Le présent appel à contributions s’adresse à tout type de recherches portant sur les commis-voyageurs et les représentants de commerce et s’inscrivant dans un cadre chronologique large allant du XVIIIe siècle jusqu’à nos jours. Des travaux portant sur les formes de la mobilité marchande en usage avant l’apparition des commis-voyageurs pourraient également s’avérer très utiles pour apprécier les changements qu’ils apportèrent dans la pratique du commerce à distance. Par ailleurs, l’aire méditerranéenne, qui regroupe en un espace donné, une large palette de situations géographiques très diverses (régions fortement urbanisées au contraire profondément rurales, centres majeurs de l’économie-monde européenne ou territoires très reculés), constituera notre espace de référence. Des travaux portant sur d’autres aires géographiques, seront cependant les bienvenus dès lors qu’ils s’inscriront dans les problématiques qui ont été définies.

Les propositions de contribution, rédigées en français, en espagnol, en italien ou en anglais, devront comporter un titre et un résumé d’une quinzaine de lignes et devront être adressées avant le 30 juin 2009 à l’adresse suivante : bartolomei@unice.fr (cf. formulaire ci-joint). Elles seront étudiées par un comité scientifique avant le 1er octobre 2009. La rencontre scientifique, qui pourra être un colloque ou une journée d’études en fonction du nombre de participants, se tiendra à Nice les 11 et 12 juin 2010. Une publication papier et électronique de ses actes dans la revue Les Cahiers de la Méditerranée est prévue.
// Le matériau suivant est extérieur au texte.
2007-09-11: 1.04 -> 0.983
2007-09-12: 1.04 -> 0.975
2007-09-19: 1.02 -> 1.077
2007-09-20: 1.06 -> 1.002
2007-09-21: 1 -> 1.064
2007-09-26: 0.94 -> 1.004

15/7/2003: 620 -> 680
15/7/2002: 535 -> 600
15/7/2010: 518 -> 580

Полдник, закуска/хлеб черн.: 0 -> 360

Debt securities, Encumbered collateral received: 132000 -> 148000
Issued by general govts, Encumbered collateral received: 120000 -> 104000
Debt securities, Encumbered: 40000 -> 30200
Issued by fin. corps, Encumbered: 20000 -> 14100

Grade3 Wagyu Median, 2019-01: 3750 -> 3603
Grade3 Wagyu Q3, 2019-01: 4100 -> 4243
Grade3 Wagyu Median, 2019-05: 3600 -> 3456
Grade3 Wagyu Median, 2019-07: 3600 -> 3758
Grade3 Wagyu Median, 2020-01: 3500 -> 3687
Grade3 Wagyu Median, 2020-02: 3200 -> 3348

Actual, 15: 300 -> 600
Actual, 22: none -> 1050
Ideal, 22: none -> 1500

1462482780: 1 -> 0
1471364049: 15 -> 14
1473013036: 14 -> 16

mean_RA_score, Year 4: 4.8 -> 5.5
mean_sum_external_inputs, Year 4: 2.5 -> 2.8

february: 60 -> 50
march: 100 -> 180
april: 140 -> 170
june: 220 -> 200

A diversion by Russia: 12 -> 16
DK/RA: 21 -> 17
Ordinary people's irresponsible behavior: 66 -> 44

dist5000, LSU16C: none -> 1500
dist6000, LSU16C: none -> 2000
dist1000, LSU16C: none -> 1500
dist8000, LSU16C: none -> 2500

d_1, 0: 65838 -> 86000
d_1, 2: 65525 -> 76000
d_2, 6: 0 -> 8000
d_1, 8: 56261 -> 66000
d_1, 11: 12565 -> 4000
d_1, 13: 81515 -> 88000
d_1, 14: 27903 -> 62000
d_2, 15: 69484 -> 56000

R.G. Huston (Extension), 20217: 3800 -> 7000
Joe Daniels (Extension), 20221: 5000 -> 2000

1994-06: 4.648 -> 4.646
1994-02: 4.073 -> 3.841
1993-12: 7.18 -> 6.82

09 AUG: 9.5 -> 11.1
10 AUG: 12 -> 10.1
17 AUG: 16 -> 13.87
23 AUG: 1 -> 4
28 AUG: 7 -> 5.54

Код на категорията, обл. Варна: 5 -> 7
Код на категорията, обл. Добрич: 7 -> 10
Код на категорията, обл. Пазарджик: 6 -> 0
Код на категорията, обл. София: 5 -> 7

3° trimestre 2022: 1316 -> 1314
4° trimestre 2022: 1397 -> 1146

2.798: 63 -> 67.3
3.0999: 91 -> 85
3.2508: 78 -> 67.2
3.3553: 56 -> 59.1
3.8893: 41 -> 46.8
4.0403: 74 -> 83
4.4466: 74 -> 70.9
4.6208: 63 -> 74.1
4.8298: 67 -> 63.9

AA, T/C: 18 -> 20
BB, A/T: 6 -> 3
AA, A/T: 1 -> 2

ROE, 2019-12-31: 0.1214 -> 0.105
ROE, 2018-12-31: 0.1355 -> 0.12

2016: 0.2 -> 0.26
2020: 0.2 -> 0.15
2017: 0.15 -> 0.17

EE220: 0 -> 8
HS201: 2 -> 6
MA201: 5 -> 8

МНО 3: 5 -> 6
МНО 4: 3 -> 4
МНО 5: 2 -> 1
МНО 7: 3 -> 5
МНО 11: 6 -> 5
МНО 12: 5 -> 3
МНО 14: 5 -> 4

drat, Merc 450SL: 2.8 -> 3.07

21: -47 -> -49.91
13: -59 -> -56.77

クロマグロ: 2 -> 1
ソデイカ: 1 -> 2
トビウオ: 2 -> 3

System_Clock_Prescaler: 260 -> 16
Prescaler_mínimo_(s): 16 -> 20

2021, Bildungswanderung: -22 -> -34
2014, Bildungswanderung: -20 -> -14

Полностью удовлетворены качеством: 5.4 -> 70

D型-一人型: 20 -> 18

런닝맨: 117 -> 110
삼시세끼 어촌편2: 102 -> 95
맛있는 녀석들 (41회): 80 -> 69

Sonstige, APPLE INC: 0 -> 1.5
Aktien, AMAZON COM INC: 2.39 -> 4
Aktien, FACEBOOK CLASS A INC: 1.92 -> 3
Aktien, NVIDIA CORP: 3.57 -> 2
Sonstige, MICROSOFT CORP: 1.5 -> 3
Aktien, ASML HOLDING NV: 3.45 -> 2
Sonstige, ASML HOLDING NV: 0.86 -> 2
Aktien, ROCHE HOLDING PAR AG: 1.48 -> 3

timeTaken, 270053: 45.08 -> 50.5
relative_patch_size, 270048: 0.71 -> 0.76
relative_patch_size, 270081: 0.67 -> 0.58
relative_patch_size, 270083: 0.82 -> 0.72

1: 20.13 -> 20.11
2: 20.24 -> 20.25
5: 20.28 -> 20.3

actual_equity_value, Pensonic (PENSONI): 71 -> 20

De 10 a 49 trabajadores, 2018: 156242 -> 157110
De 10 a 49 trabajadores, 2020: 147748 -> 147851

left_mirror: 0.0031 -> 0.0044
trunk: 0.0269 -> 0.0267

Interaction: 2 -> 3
Membres du comité scientifique :

Arnaud Bartolomei (Université de Nice-Sophia Antipolis-CMMC), Pierre-Yves Beaurepaire (Université de Nice-Sophia Antipolis-CMMC et Institut Universitaire de France), Jacques Bottin (ENS-IHMC), Gérard Chastagnaret (Université de Provence-TELEMME), Ana Crespo Solana (CSIC-Madrid), Jean-Pierre Hirsch (Université de Lille-IRHIS), Claire Lemercier (ENS-IHMC), Silvia Marzagalli (Université de Nice-Sophia Antipolis-CMMC).